La clause de sauvegarde précitée permettant une déduction supplémentaire de 75 % des charges financières excédant 30 % de l’Ebitda fiscal nécessite de comparer le ratio fonds propres sur les actifs du groupe intégré au ratio fonds propres sur actifs du groupe consolidé auquel les sociétés membres de l’intégration appartiennent. Pour appliquer la clause de sauvegarde il convient de réaliser un palier de sous consolidation au niveau de l’intégration fiscale permettant de déterminer les montants des fonds propres et des actifs du groupe fiscal.
B - Sous-capitalisation
Dans l’ancien dispositif, la sous-capitalisation devait être caractérisée au niveau de chaque société membre du groupe d’intégration. Le nouveau dispositif prévoit que la situation de sous-capitalisation est désormais caractérisée au niveau du groupe fiscalement intégré. Pour déterminer la présence d’un groupe sous-capitalisé, il convient de calculer son ratio d’endettement aux bornes de l’intégration fiscale en comparant les fonds propres consolidés de l’intégration aux dettes existantes vis-à-vis d’entreprises liées mais non membres du groupe d’intégration fiscale (i.e. somme de l’ensemble des dettes vis-à-vis d’entreprises liées non membres du groupe d’intégration divisée par le nombre de jours de l’exercice).
C - Report des charges financières non déduites
Comme pour le régime de droit commun, les règles de report permettent d’imputer sur des exercices ultérieures (i) les charges financières non déduites et (ii) la capacité de déduction inutilisée au cours des exercices précédents.
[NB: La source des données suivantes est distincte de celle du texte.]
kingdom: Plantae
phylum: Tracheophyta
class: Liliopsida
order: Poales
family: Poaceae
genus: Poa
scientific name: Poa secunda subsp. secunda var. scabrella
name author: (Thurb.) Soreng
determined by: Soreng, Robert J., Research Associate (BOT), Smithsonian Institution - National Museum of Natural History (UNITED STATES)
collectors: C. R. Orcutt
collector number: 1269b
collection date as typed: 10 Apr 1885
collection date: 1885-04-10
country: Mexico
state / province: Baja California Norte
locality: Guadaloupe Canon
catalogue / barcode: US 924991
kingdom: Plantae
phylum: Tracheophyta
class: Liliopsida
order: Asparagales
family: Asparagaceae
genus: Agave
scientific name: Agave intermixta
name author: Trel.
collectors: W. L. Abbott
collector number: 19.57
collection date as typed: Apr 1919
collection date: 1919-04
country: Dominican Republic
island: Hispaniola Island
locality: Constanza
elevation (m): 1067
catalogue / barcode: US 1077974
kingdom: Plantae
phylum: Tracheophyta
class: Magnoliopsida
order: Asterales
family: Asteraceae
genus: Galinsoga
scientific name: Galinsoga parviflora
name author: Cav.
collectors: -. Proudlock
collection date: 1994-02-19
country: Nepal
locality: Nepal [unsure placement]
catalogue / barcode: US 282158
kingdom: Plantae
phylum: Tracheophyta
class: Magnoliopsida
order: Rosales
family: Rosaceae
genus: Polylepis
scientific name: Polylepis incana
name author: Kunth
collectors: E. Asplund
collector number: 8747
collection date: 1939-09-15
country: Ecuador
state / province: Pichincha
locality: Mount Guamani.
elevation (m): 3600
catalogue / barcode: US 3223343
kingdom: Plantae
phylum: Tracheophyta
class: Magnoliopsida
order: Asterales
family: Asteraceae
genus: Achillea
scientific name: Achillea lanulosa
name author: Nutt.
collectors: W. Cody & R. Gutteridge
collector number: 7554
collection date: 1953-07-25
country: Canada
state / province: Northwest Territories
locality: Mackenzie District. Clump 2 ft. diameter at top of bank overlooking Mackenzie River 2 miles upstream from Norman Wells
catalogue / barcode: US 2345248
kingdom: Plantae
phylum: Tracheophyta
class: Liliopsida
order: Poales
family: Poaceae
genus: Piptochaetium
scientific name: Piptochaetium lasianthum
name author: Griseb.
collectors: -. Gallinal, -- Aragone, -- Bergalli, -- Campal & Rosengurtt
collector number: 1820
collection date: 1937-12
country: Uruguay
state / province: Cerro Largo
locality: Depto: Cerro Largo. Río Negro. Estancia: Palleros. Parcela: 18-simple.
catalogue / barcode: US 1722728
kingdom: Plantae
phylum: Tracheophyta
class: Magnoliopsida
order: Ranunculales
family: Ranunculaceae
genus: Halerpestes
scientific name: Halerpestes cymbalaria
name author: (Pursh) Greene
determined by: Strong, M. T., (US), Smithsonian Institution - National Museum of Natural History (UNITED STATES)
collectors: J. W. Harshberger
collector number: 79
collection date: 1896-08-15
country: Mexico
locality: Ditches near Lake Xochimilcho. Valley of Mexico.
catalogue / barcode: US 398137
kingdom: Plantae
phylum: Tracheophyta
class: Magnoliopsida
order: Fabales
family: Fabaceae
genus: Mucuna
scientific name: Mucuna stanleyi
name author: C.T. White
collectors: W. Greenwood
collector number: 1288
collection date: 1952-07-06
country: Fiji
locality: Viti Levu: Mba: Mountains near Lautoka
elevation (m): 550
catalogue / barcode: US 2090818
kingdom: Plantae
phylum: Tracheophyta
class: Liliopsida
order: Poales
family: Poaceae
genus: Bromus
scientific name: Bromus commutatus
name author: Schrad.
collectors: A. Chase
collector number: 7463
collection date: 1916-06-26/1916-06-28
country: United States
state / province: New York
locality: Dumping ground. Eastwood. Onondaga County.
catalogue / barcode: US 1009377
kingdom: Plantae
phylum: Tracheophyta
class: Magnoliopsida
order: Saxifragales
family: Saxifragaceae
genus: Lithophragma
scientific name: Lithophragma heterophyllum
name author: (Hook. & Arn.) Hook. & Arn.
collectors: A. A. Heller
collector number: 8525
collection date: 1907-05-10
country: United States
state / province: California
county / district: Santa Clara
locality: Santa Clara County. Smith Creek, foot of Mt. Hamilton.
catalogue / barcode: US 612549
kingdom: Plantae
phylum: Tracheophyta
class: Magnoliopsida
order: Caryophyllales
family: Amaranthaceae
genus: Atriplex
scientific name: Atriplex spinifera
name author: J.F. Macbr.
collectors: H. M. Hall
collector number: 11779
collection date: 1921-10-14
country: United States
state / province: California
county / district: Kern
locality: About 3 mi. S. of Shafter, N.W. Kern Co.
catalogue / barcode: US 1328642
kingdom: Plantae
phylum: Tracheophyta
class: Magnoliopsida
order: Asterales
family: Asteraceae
En revanche, en cas d’entrée dans un groupe de sociétés qui disposent de charges financières nettes ou de capacité de déduction inemployée en report avant l’entrée dans le groupe ne pourront être utilisés tant que la société est membre de l’intégration. En revanche, elle pourra le faire en cas de sortie du groupe et dans un délai de cinq ans pour la capacité de déduction inemployée auparavant.
D - Ordre d’application des dispositifs
Une possible difficulté qui devra être éclairée par les précisions de l’administration fiscale existe en matière d’ordre d’application des dispositifs. Ainsi, l’article 223 B bis du Code général des impôts tel que rédigé par la loi de finances pour 2019 ne précise pas si le plafonnement s’applique avant ou après application du dispositif de l’amendement Charasse. Outre cette précision qui devra être apportée incessamment sous peu par l’administration fiscale, l’ordre d’application des dispositifs en cas de groupe intégré est le même qu’en l’absence de groupe intégré.